Even more overlooked in modern cities than sewer and water is the infrastructure I wish to focus on today – footpaths. The humble pathway has been helping people get from one point to another for many thousands of years.

As a consultancy focused on survey design and town planning, Tomkinson Group is constantly engaging often opposing stakeholders and stringent requirements to ensure that our designs meet community needs; local, state and federal standards; and stakeholder budgets to be “good designs”. Whether it be our sewer and water designs – or roads and drainage – with the introduction of the Disability Discrimination Act (DDA) in 1992, good design of footpaths and accessways has become a major part of our design work. In particular we are undertaking a large amount of work with Public Transport Victoria (PTV) in their current mandate to ensure that all bus stop infrastructure is DDA compliant. This means that every area and facility open to the public should be open and available to people with a disability.
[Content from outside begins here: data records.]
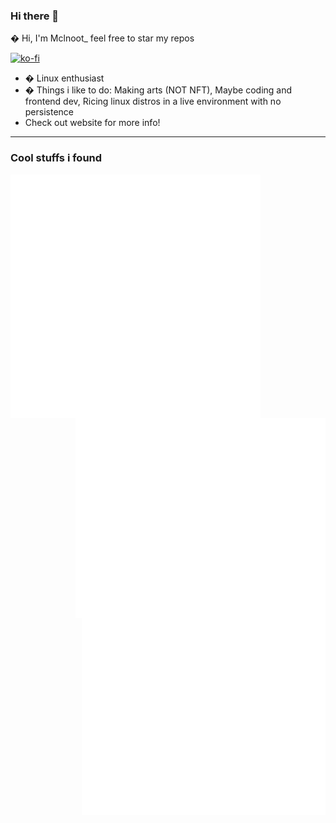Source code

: ### Hi there 👋

� Hi, I'm Mclnoot_ feel free to star my repos

[![ko-fi](https://ko-fi.com/img/githubbutton_sm.svg)](https://ko-fi.com/Q5Q3611TP)

- � Linux enthusiast 
- � Things i like to do: Making arts (NOT NFT), Maybe coding and frontend dev, Ricing linux distros in a live environment with no persistence
- Check out website for more info!

--- 
 
### Cool stuffs i found

<img align="left" src="/github-metrics.svg" alt="Metrics" width="400">
<img align="right" src="/media.svg" alt="Amine" width="400">
<img align="right" src="/acheivements.svg" alt="wowowow" width="390">


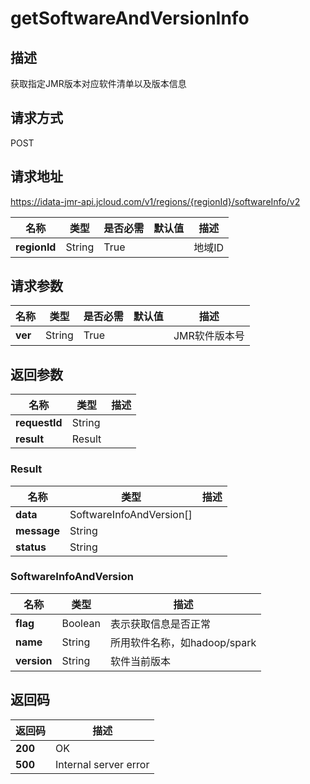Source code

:# getSoftwareAndVersionInfo


## 描述
获取指定JMR版本对应软件清单以及版本信息

## 请求方式
POST

## 请求地址
https://idata-jmr-api.jcloud.com/v1/regions/{regionId}/softwareInfo/v2

|名称|类型|是否必需|默认值|描述|
|---|---|---|---|---|
|**regionId**|String|True| |地域ID|

## 请求参数
|名称|类型|是否必需|默认值|描述|
|---|---|---|---|---|
|**ver**|String|True| |JMR软件版本号|


## 返回参数
|名称|类型|描述|
|---|---|---|
|**requestId**|String| |
|**result**|Result| |

### Result
|名称|类型|描述|
|---|---|---|
|**data**|SoftwareInfoAndVersion[]| |
|**message**|String| |
|**status**|String| |
### SoftwareInfoAndVersion
|名称|类型|描述|
|---|---|---|
|**flag**|Boolean|表示获取信息是否正常|
|**name**|String|所用软件名称，如hadoop/spark|
|**version**|String|软件当前版本|

## 返回码
|返回码|描述|
|---|---|
|**200**|OK|
|**500**|Internal server error|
Tomkinson Group Town Planners, Surveyors and Engineers have been working with PTV and its service providers across the state of Victoria designing upgrades to existing infrastructure and DDA compliant new infrastructure. This has brought us in contact with almost all of the 34 Melbourne Metro Councils and the 45 Regional Shires, Rural Cities and Boroughs as well as every region of Regional Roads Victoria (formerly VicRoads); the Department of Environment, Land, Water and Planning; transport user groups and local community groups just to name a few of the stakeholders that provide input to our designs.

Over the last 5 years we have raised and lowered footpaths, added ramps and landings and created bus indents and outdents across the state to increase accessibility to Victoria’s public transport network. We have adjusted existing infrastructure to suit pedestrian desire lines and worked towards safe systems design. And we hope that our designs are successful enough to not be noticed by you – the user.

So, the next time you’re walking along the street and see, for example, a set of ramps or switchbacks to allow access to something, take a moment to acknowledge the thought that has gone into providing a solution that allows everyone to have equal access to that place. Have a look for the “perfect bus stop”.